Tsongmo/ Changu is breathtaking. Riding the ropeway across 3 more mountains beyond, was hands-down the best choice we made- 3 feet deep snow, amazing vistas and so much fun. It’s here that nature has it’s own version of a brownie sundae. Imagine ..Hershey’s syrup poured over choco-chips at times or over stone fudge dark chocolate centred brown cake, and then scoops and dollop of fresh Baskin Robbins vanilla ice cream in between. It was probably the closest I would have ever come to achieving Zen. In 2019, when I reached the Annapurna Base Camp, I felt similar. Zen. But added to that was euphoria and the jubilation of achievement, because there was that singular effort of physicality and mental resilience put to test.
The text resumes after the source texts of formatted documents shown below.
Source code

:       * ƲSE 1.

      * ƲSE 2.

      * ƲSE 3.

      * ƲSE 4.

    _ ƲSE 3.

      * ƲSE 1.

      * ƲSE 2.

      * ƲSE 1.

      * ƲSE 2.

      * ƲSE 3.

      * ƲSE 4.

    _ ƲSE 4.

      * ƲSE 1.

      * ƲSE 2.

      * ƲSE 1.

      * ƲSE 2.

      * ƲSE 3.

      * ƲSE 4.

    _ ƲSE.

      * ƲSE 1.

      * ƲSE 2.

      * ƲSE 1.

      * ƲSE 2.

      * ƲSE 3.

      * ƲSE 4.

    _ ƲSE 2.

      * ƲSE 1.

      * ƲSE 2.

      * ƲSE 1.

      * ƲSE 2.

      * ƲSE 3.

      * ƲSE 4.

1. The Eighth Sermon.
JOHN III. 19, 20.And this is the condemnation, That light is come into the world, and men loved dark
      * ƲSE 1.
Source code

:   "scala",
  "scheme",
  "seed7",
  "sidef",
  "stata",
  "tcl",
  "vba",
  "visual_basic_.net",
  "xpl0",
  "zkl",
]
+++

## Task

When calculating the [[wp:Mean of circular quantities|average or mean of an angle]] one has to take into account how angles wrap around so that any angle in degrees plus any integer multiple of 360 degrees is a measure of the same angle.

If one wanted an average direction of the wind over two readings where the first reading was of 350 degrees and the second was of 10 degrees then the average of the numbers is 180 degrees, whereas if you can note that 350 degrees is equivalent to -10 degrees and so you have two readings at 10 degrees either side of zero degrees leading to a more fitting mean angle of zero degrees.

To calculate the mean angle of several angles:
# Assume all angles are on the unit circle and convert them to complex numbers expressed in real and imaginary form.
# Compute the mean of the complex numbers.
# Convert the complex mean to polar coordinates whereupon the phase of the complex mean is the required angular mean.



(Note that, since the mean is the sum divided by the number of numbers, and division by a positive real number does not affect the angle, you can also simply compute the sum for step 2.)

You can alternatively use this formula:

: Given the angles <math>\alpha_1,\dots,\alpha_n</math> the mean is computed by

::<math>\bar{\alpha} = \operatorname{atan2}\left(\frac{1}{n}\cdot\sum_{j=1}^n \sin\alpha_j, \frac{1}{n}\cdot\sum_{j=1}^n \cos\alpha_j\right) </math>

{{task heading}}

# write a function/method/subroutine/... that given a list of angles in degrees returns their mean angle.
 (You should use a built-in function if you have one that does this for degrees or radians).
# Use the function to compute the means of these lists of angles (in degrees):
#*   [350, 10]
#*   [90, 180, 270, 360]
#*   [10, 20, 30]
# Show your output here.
Warning: If you do a road trip in Sikkim, you might be well rested and fresh mentally, but the roads of Sikkim truly have the last laugh – some of the stretches were quite the nightmare. Gravel roads, potholes, squelchy soil – there’s nothing you won’t encounter on some routes as you graze upwards the Himalayan terrain, even if you are in a jeep. But like any other trip, you come back home with stories, experiences, and a lifetime of memories that would be otherwise impossible to create.